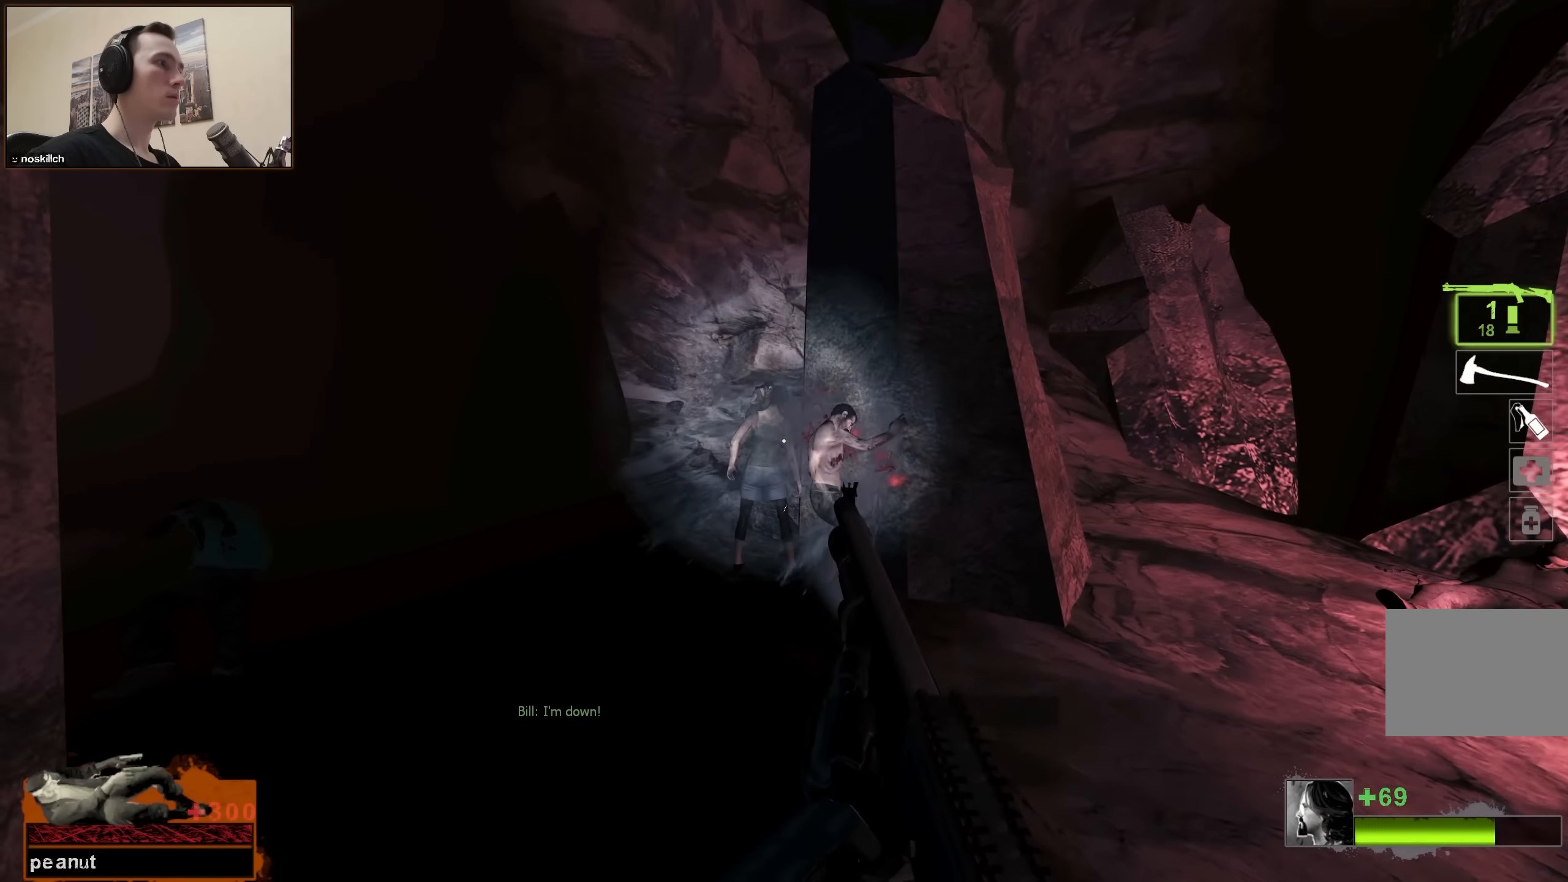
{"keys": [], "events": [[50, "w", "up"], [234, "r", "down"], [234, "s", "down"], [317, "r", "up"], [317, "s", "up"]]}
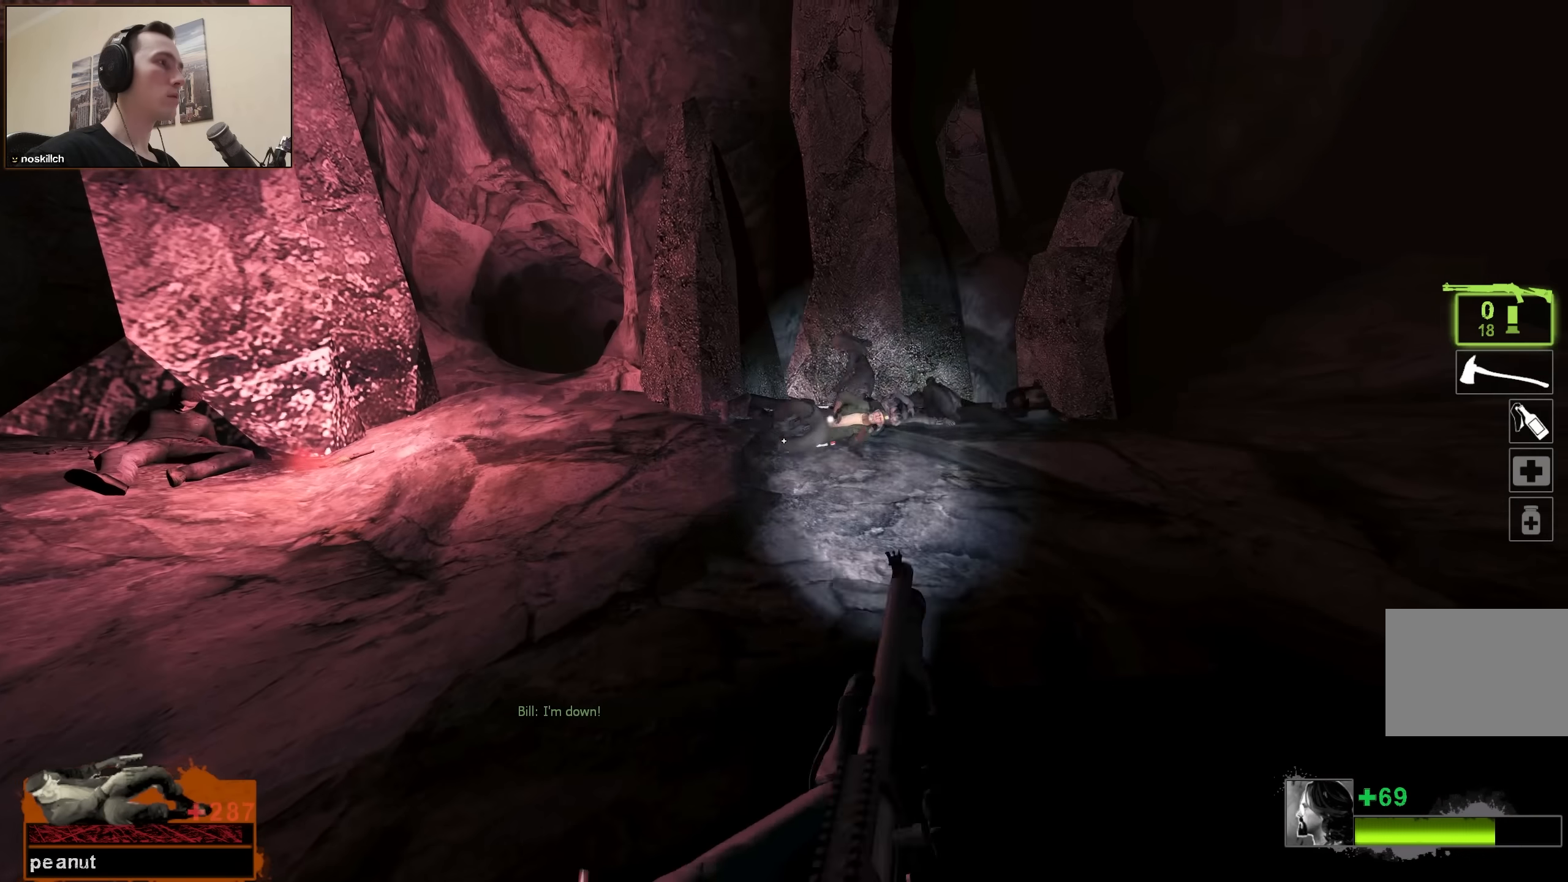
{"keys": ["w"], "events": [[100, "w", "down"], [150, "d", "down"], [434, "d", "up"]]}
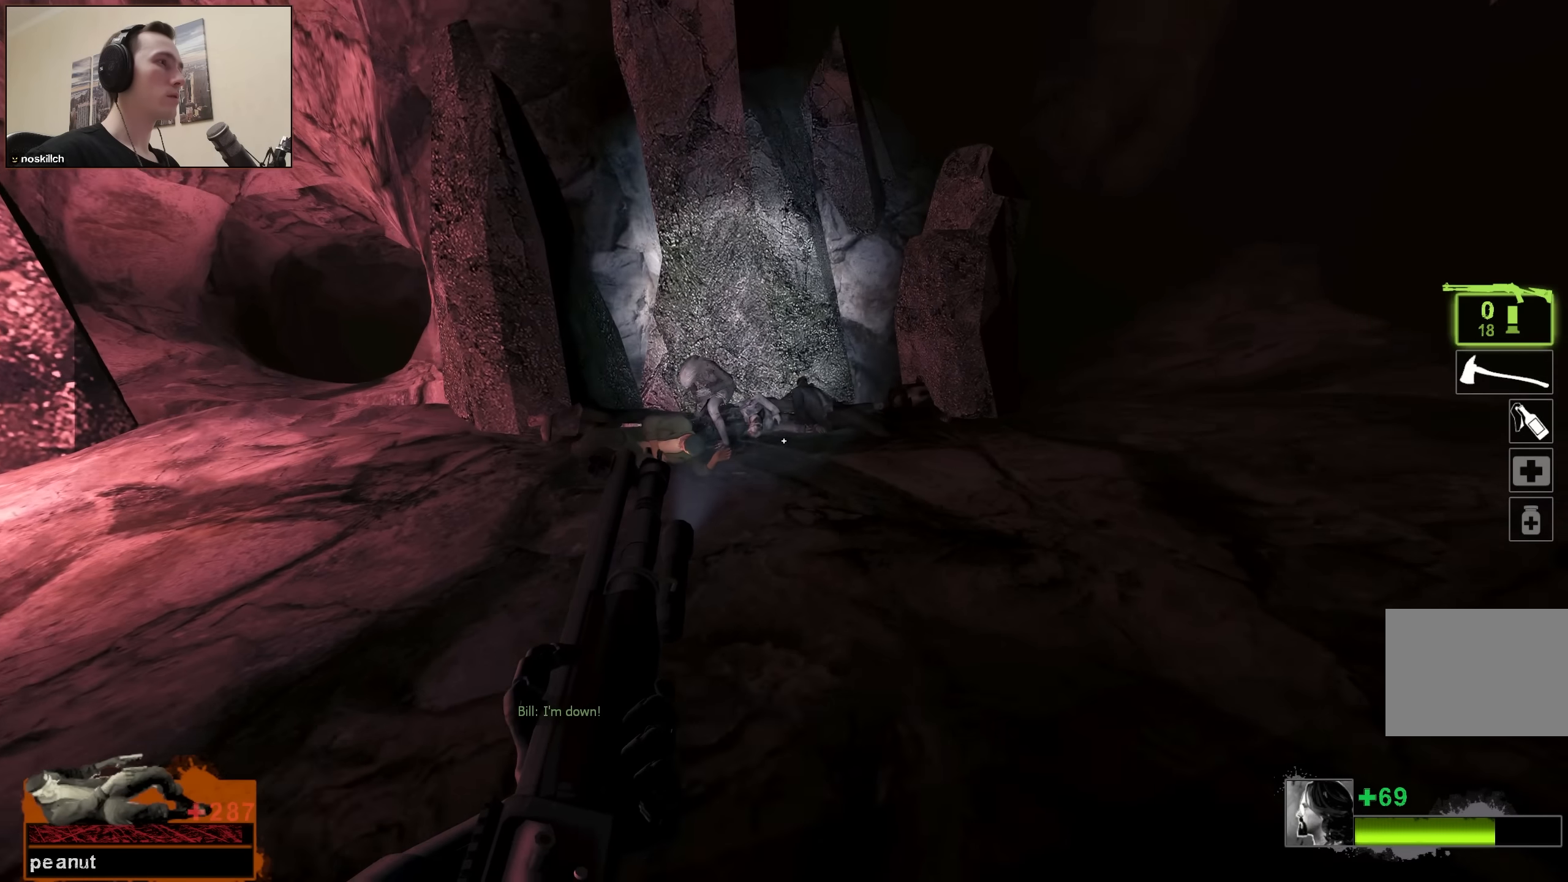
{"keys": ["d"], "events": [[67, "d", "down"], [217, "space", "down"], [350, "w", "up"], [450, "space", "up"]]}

* [Problem]:
With the images excluded, reproduce the data above precisely as written.

* [Answer to this task]:
{"keys": [], "events": [[50, "w", "up"], [234, "r", "down"], [234, "s", "down"], [317, "r", "up"], [317, "s", "up"]]}
{"keys": ["w"], "events": [[100, "w", "down"], [150, "d", "down"], [434, "d", "up"]]}
{"keys": ["d"], "events": [[67, "d", "down"], [217, "space", "down"], [350, "w", "up"], [450, "space", "up"]]}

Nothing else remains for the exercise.